Chennai, May 27
The National Achievement Survey (NAS) 2021 has revealed that the students of Tamil Nadu schools are below the national average in learning outcomes.
The survey was conducted online on November 12, 2021, throughout the country for students of Classes 3, 5, 8 and 10. About 34 lakh students enrolled in 1.18 lakh schools in both urban and rural areas of 720 districts in the country participated in the survey.
The previous NAS was held in 2017. The nationwide survey was managed by the CBSE in one single day at the same time.
The survey found that students of Class 8 and 10 of Tamil Nadu were found lacking in problem-solving skills for day to day life using rational numbers, locating important historical sites and places on map, identifying construction models using materials from surroundings, and explaining the process of making a law.
It also found that students in the state were lacking in all subjects except for Class 10 students in English. The students of the state have fared poorly this time compared to 2017.
Dr. R. Padmanabhan, Director, Socio-Economic Development Foundation, a think tank based in Madurai, while speaking to IANS said: "The results of the survey is worrisome and a comparison between 2017 and 2021 shows that children have fared poorly now than in 2017. The effect of the Covid -19 pandemic is showing on the performance of the students, it seems."
The NAS 2021 report also found that only 2 per cent students of Class 10 were proficient in science and only 8 per cent had acquired intended learning outcomes in maths and science.
The study also found that the remaining students were at basic and below basic levels.
More than 50 per cent of the teachers who participated in the survey complained that they were overloaded with work.
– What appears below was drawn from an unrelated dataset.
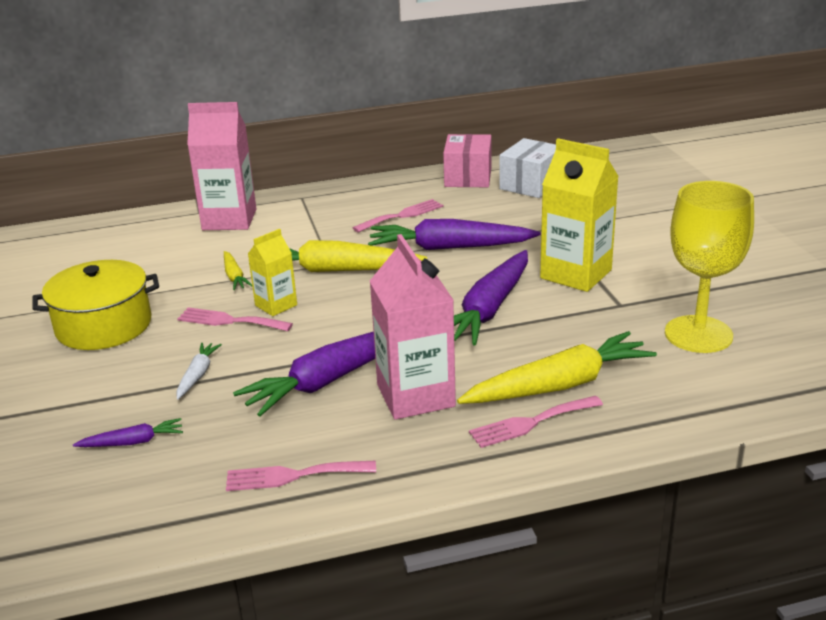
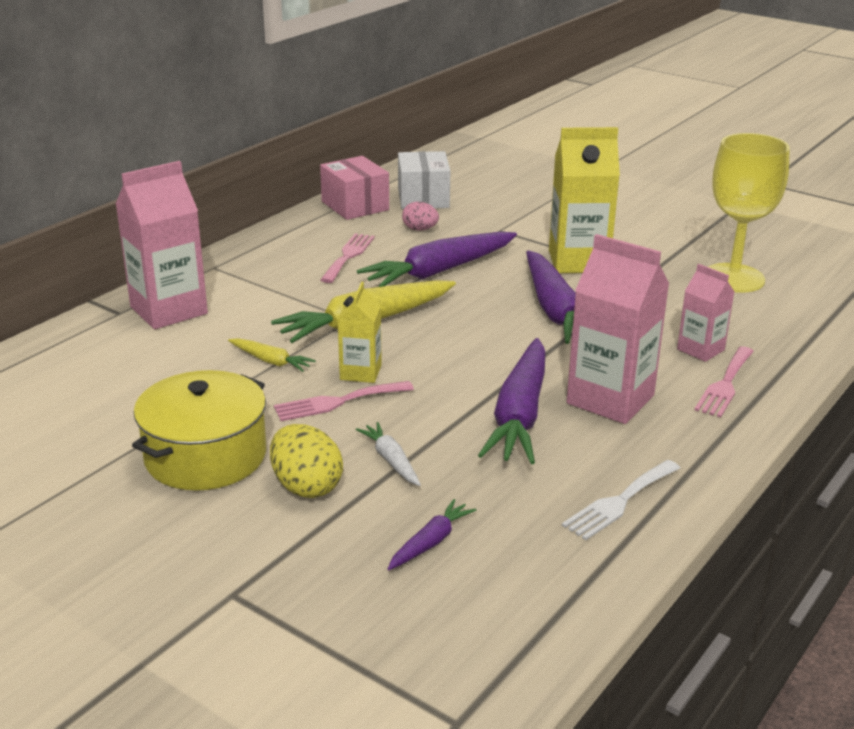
camera: 40 degrees left, 0 degrees up
pink fork [226,461,376,491] -> white fork [562,460,680,540]
yellow carrot [457,331,657,404] -> pink carton [677,264,734,362]
none -> yellow egg [270,424,343,498]
none -> pink egg [402,202,439,231]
An academic told IANS: "The NAS survey results show that Tamil Nadu government has not focused on outcome-based learning and the pandemic has affected the whole education system in the state. There was no proper monitoring and children were mostly learning painting, drawing, and singing rather than science and maths. There has to be learning with systematic inputs covering all subjects and the lack of such learning is being seen in the survey."
Another concerning fact that was revealed by the survey was that 26-77 per cent of the students studying in Classes 3, 5, 8 and 10 said that they did not have proper devices to study. One in three students complained that they faced obstacles in learning during the pandemic.
Padmanbhan said: "The teachers must be monitored properly and there should be fixed responsibilities on the learning outcome of children. The higher officials of the education department must pay regular visits to schools and conduct surprise inspections on the skills of the students, otherwise, the state will go from bad to worse."